Sabendo que alguns dos comensais tinham o hábito e o “vício” de, há pelo menos 20 anos, frequentar o Columbia, da Rua da Assembléia, que fechou as portas na última sexta-feira, num segundo “bota-abaixo”, que vai derrubar um resto da parte antiga da cidade, ela tratou de contratar o cozinheiro da casa, duas assistentes e o mâitre, para prepararem e servir o cordeiro ao molho de hortelã e as empadilnhas, de camarão, palmito e frango, iguarias preferenciais do cardápio do restaurante da “família” do Mosteiro famoso. Como chave deouro, camarões empanados. E a máxima da sutileza foi, que para não estragar os apetites, não houve belisquetes antes. Só mesmo ela para imaginar esses requintes.

Tudo servido em pratos pretos e brancos com temática déco mandados pintar à mão. Au dessert, mistura curiosa de salada de frutas, além de bananas flambadas com sorvete. Como pièce de résistance do jantar, a entertainer Gilsse ao centro da mesa.

Ela é jornalista, apresentadora e entrevistadora de rádio e TV. Cantora e showoman. Adora um palco! Ótima anfitriã, sabe entreter, até dons mediúnicos possui (poucos sabem). O que se propõe a fazer, faz direito. Porém, se optasse pela carreira de decoradora, poderia ser um nome internacional. Declaro isso com tranquilidade. E assino. É seu terceiro trabalho que confiro, desde a casa da Urca.

Se escolhesse a atividade, o sucesso seria apoteótico.
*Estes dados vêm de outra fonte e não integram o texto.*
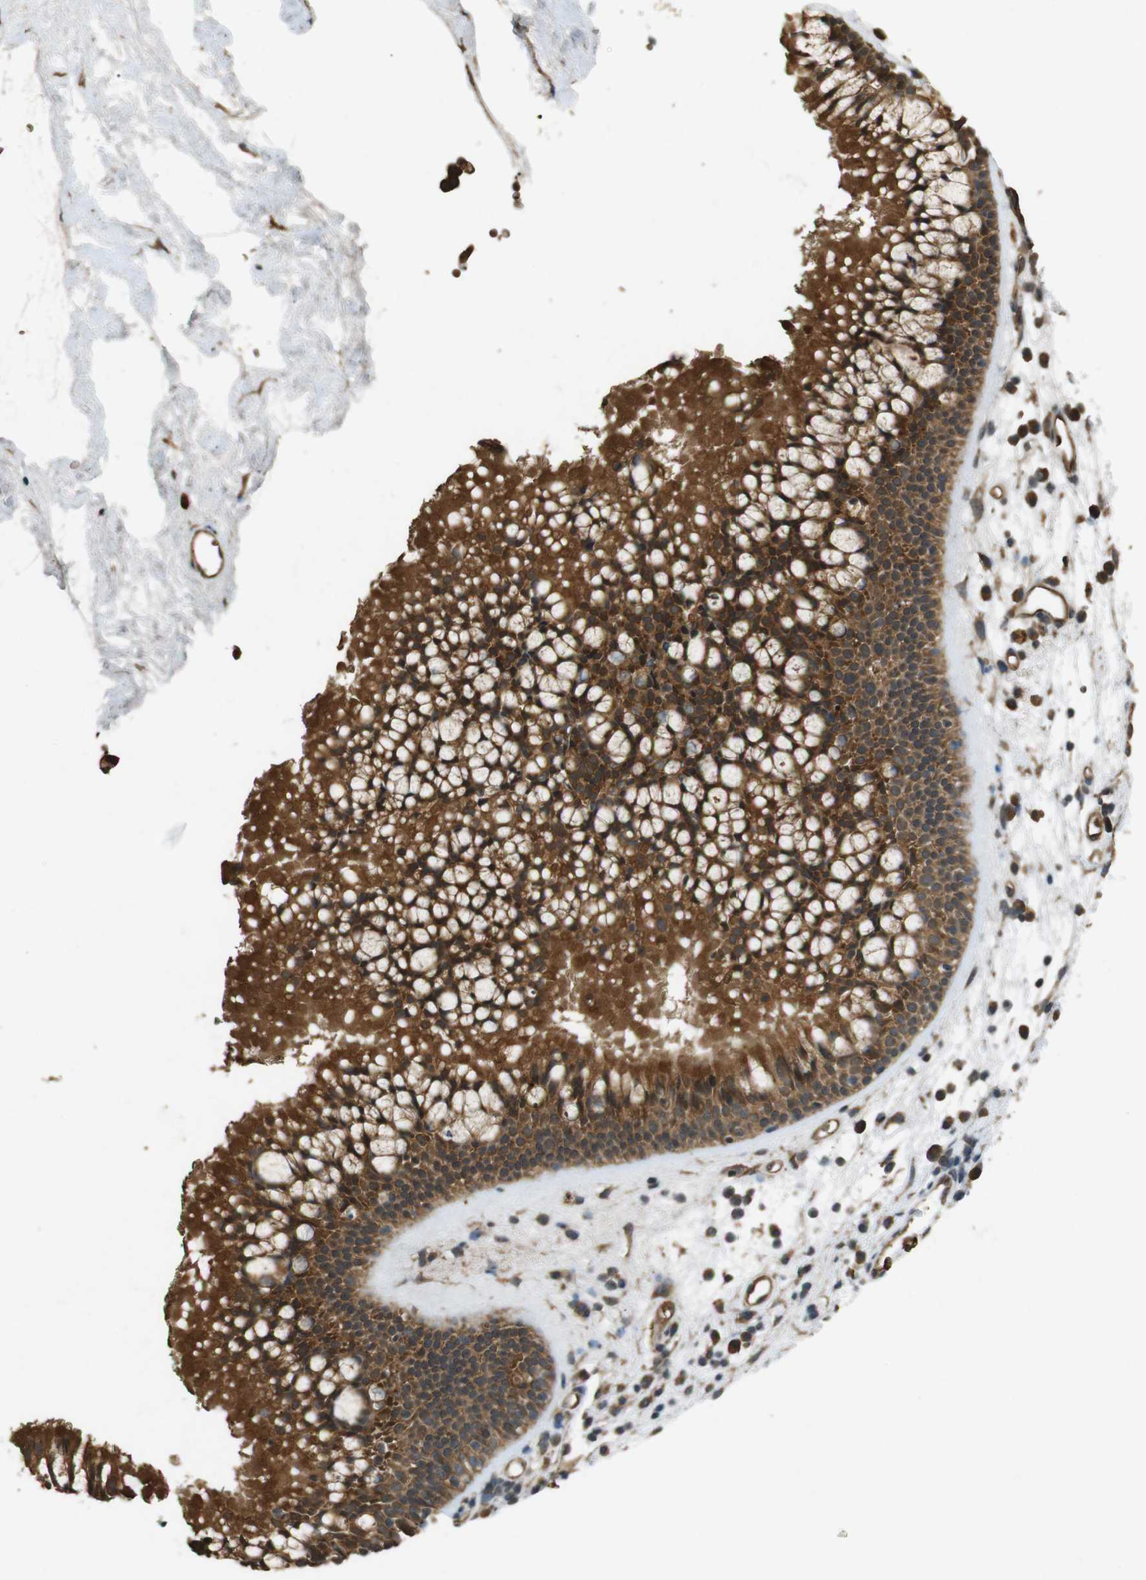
{"staining": {"intensity": "strong", "quantity": ">75%", "location": "cytoplasmic/membranous"}, "tissue": "nasopharynx", "cell_type": "Respiratory epithelial cells", "image_type": "normal", "snomed": [{"axis": "morphology", "description": "Normal tissue, NOS"}, {"axis": "morphology", "description": "Inflammation, NOS"}, {"axis": "topography", "description": "Nasopharynx"}], "caption": "Immunohistochemistry micrograph of normal human nasopharynx stained for a protein (brown), which reveals high levels of strong cytoplasmic/membranous staining in approximately >75% of respiratory epithelial cells.", "gene": "TAP1", "patient": {"sex": "male", "age": 48}}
Ela sabe disso, todos sabem. Contudo, a decoração de interiores a ocuparia de modo arrebatador, a ponto de toldar outro objetivo ainda maior. E sabemos que não seria esta a maior glória para Gilsse, pois é outra a que ela cultiva e que a realiza de modo pleno.

O sucesso principal para Gilsse começa com M.

M de Mauro.

(Com meus cumprimentos ao Mauro, por reverenciar o bom gosto e o talento de sua mulher, com todas as generosidades possíveis).

gilsse campos quadro

6 ideias sobre “PORQUE HOJE É FERIADO E TENHO TEMPO: ODE A UMA MULHER DE GRANDE TALENTO

  1. Gilsse, tenho orgulho de ser sua prima e amiga! Estou encantada com tudo, seu bom gosto, sua criatividade , enfim,tudo o que vc tem feito, inclusive seu último show que mostrou que vc tem presença de palco e que é uma verdadeira showoman! adorei! Quero muito ver de perto essa manta de gravatas (achei a idéia genial) .
    Um grande beijo pra você e pro Mauro.

  2. Texto sensacional pra esta mulher idem!!!
    Adoro a Gilse, admiro-a desde o Sem Censura cuja apresentação foi, na minha opinião a melhor, entre tantas boas apresentadoras. Canta divinamente, tem o maior bom gosto no repertório,e agora vendo esta obra de arte em forma de manta, só posso dizer que ela é mesmo o máximo em tudo que faz!!!
    Um beijo á Hilde e a Gilsse e viva o Mauro!!!